At dawn on the 25th of September the battle began. Harold with his horsemen charged the thin crescent in which the Norsemen had formed their array. The spears of the Scandinavians kept their curving hedge long unbroken, standing outward with red and fatal points. But at last the English wedge pierced the extended line, and pushing on, split it right in two. The invaders, many of whom had left. their breastplates in camp on account of the oppressive heat, fell in heaps. Hardrada found the seven feet of English earth which Harold's boastful taunt had promised him, for the giant lay stretched in death amid the corpses of nearly all his force. And Tostig, too, the traitor son of Godwin, died in the carnage of that bloody day.

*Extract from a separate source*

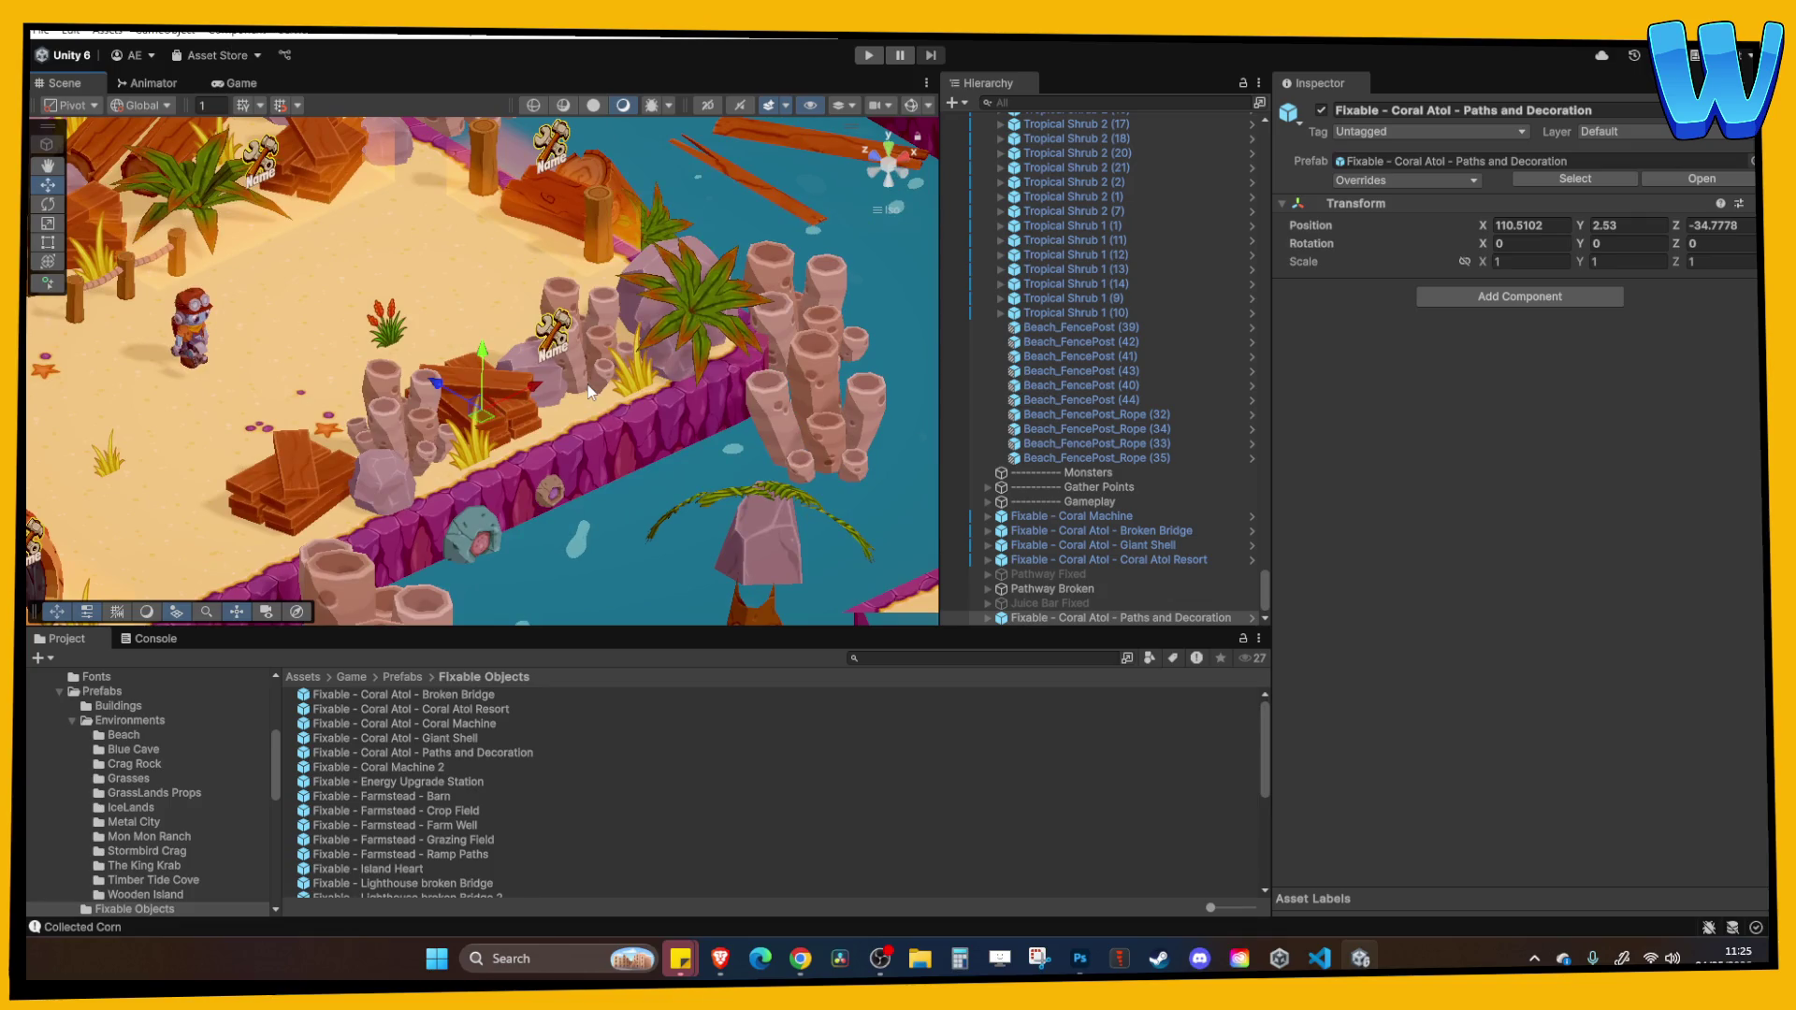
scroll(430, 346, "down", 10)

Four days later, on the 29th, the same Kentish shore which had seen the galleys of Cæsar and the keels of Hengist approach laden with blood and flame, witnessed a crowd of painted sails rise out of the offing and overspread the green waves like a flock of sea-birds. They had come from St. Valeri* on the Norman coast, and bore sixty thousand soldiers, summoned from various lands to aid in the enterprise of the Norman duke. No English soldier appeared to oppose the landing. No English sail cruised along the defenceless shore; for the northern war had drawn every fighting-man to the banks of the Derwent, and the English

* St. Valeri, a small sea-port in Seine-Inférieure, eighteen miles north of YvetotAnother port of the same name stands at the mouth of the Somme.